Abstract

Objective assessment of diabetes knowledge is essential to providing effective diabetes education. There is currently no such resource or instrument designed for pediatric clinical use and validated in the target population. We developed and validated the Knowledge Assessment in T1D (KAT-1) for this purpose. The KAT-1 has a total of 109 multiple choice items divided into 11 subscales designed to be taken individually. Following a pilot study to optimize the KAT-1, a validation study was performed with 200 participants (60% privately insured; 70% female; mean child A1c 8.2%; 10% African American, 11% Hispanic), including 50 parents of children with T1D <10 years; 50 parents of children with T1D ages 11-15 years; 50 adolescents with T1D ages 11-15 years; and fifty 16-21 year olds with T1D. All completed the KAT-1, Diabetes Knowledge Test 2 (DKT2), and a demographic survey. SPSS was used to evaluate the results. The complete KAT-1 scale demonstrated strong internal consistency (Cronbach’s α = 0.92, mean score 84.6, SD = 16.1).

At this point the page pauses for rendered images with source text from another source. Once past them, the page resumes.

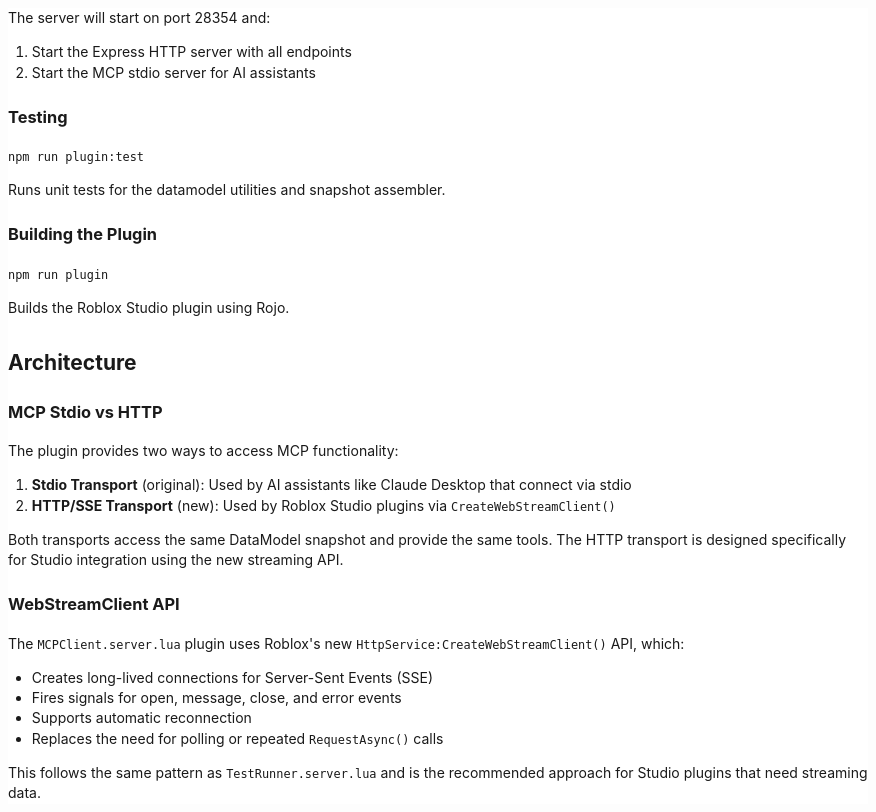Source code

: The server will start on port 28354 and:
1. Start the Express HTTP server with all endpoints
2. Start the MCP stdio server for AI assistants

### Testing

```bash
npm run plugin:test
```

Runs unit tests for the datamodel utilities and snapshot assembler.

### Building the Plugin

```bash
npm run plugin
```

Builds the Roblox Studio plugin using Rojo.

## Architecture

### MCP Stdio vs HTTP

The plugin provides two ways to access MCP functionality:

1. **Stdio Transport** (original): Used by AI assistants like Claude Desktop that connect via stdio
2. **HTTP/SSE Transport** (new): Used by Roblox Studio plugins via `CreateWebStreamClient()`

Both transports access the same DataModel snapshot and provide the same tools. The HTTP transport is designed specifically for Studio integration using the new streaming API.

### WebStreamClient API

The `MCPClient.server.lua` plugin uses Roblox's new `HttpService:CreateWebStreamClient()` API, which:

- Creates long-lived connections for Server-Sent Events (SSE)
- Fires signals for open, message, close, and error events
- Supports automatic reconnection
- Replaces the need for polling or repeated `RequestAsync()` calls

This follows the same pattern as `TestRunner.server.lua` and is the recommended approach for Studio plugins that need streaming data.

Nine of the 11 topical subscales demonstrated strong internal consistency and each took <5 minutes to complete: Supplies/Insurance (α = 0.82, mean time = 2.3 minutes, 9 questions), Hypoglycemia (α = 0.57, time = 3.1 minutes, 8Q), Sick Days/Ketones (α = 0.73, time = 3.2 minutes, 11Q), Basic Management (α = 0.63, time = 3.7 minutes, 13Q), Insulin (α = 0.67, time = 1.7 minutes, 12Q), Pathophysiology (α = 0.66, time = 4.1 minutes, 10Q), Technology/Devices (α = 0.86, time = 2.1 minutes, 15Q), Nutrition (α = 0.51, time = 2 minutes, 7Q), and Diabetes at School (α = 0.52, time = 4.3 minutes, 9Q). Subscale scores were positively correlated with one another. Total scores were positively correlated with the DKT2 and negatively correlated with the child’s reported A1c. All correlations were significant. The validated KAT-1 facilitates objective and expedient assessment of T1D knowledge. Its subscales will be integrated into the EHR as patient-facing surveys to quickly identify individual learning needs and allow for targeted T1D education. Disclosure A. Albanese-O'Neill: None. J.W. MacInnes: None. N.T. Thomas: None. M.J. Haller: Advisory Panel; Self; Pancreum, SAB Biotherapeutics. D. Schatz: None. J. Silverstein: None. J. Adams: None. R. Oyetoro: None. B.A. Kershaw: None. K. Anderson: None. A. Bernier: None.